Before installing the nvidia drivers ubuntu was using per default the additional intel graphics card my computer has and everything was fine. Now that the nvidia drivers are installed I am not able to watch videos or run the YOLO network as my computer freezes. When I reboot and try nvidia-smi the nvidia drivers are not recognized until I reboot once more. When I run the YOLO network and look at the nvidia-smi command I se e the GPU-Util gets to 99% and the Temp reaches 90C… anybody has any idea what is happening?? Why is my nvidia card getting saturated and overheated with tasks such as playing a video??? Maybe I don’t have the proper drivers installed??
Please run nvidia-bug-report.sh as root and attach the resulting nvidia-bug-report.log.gz file to your post.
Hello, thanks for the answer. Attached the log file.
nvidia-bug-report.log.gz (362.6 KB)
I can’t really see any issue apart from once, the system seems to have forgotten about the nvidia driver for unknown reasons.
Overall, the your system is greatly outdated, Please fully update Ubuntu and also add the graphics ppa then use Software&Updates to install the latest nvidia driver
Furthermore, please set kernel parameter
Hello thanks for your answer. I set the kernel parameter and the problem still continued so I decided to upgrade Ubuntu. I am now running Ubuntu20.04 and the drivers were upgraded to:
NVIDIA-SMI 525.85.05 Driver Version: 525.85.05 CUDA Version: 12.0
and still my computer freezes. Attached you can find the new log file
nvidia-bug-report.log.gz (388.6 KB)
I still can’t see anything in the logs that would point to a freeze, only the gpu temperature is at 59°C while not doing much. Please monitor temperature, check your heatsink for dust.

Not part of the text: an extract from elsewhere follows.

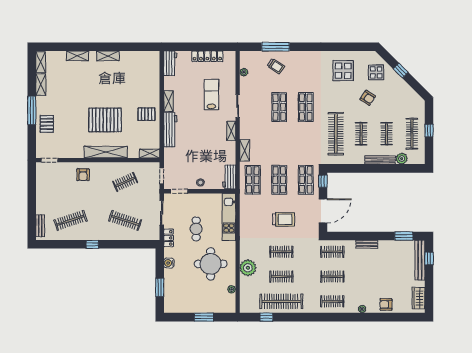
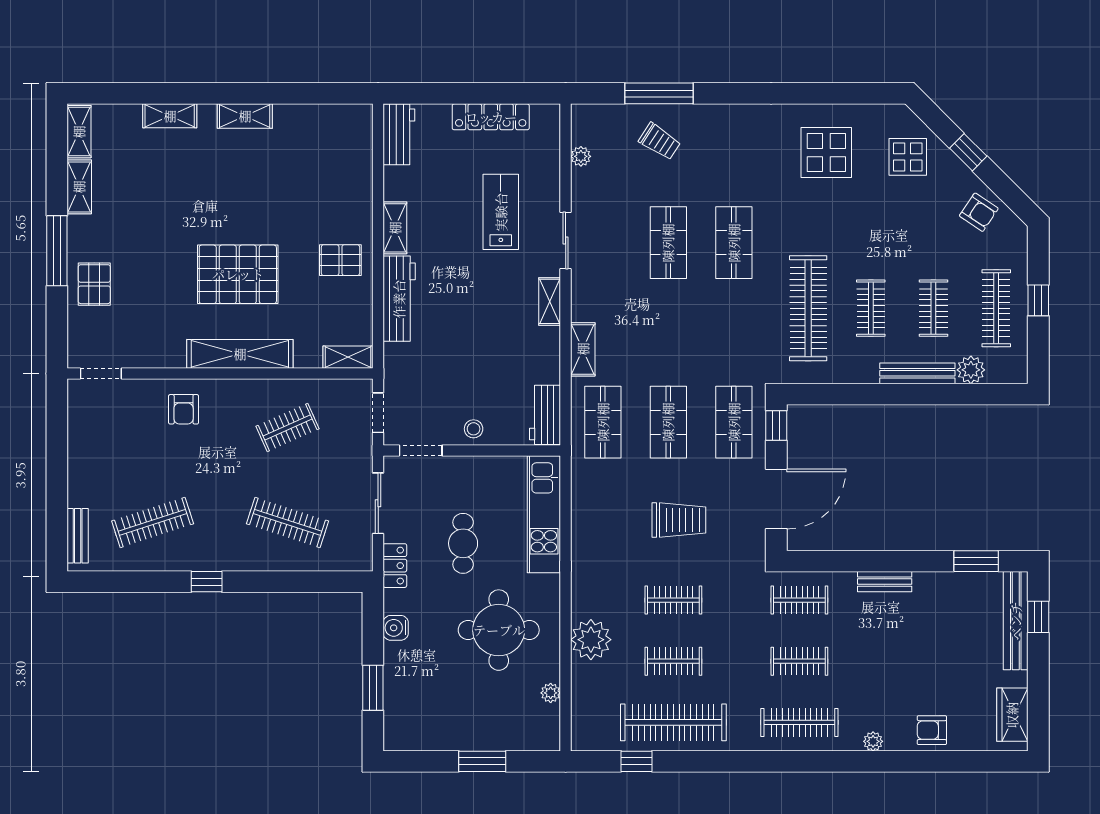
armchair: (368, 98) -> (979, 212), moved
clothes rail: (332, 301) -> (799, 722), width x1.36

The last report log was obtained when everything was working fine. Attached you can find a report obtained while running the YOLO network and seconds before a complete freeze. I see 3 errors inside the log file: “Kernel configuration is invalid”, “You appear to be running an X server” and “Installation failed”.
Are these relevant??
nvidia-bug-report.log.gz (172 KB)
I also deleted a dkms folder from the previous installed driver, maybe the problem has to do with broken files from the previous driver?
The upload went wrong, the archive is empty. Please upload again.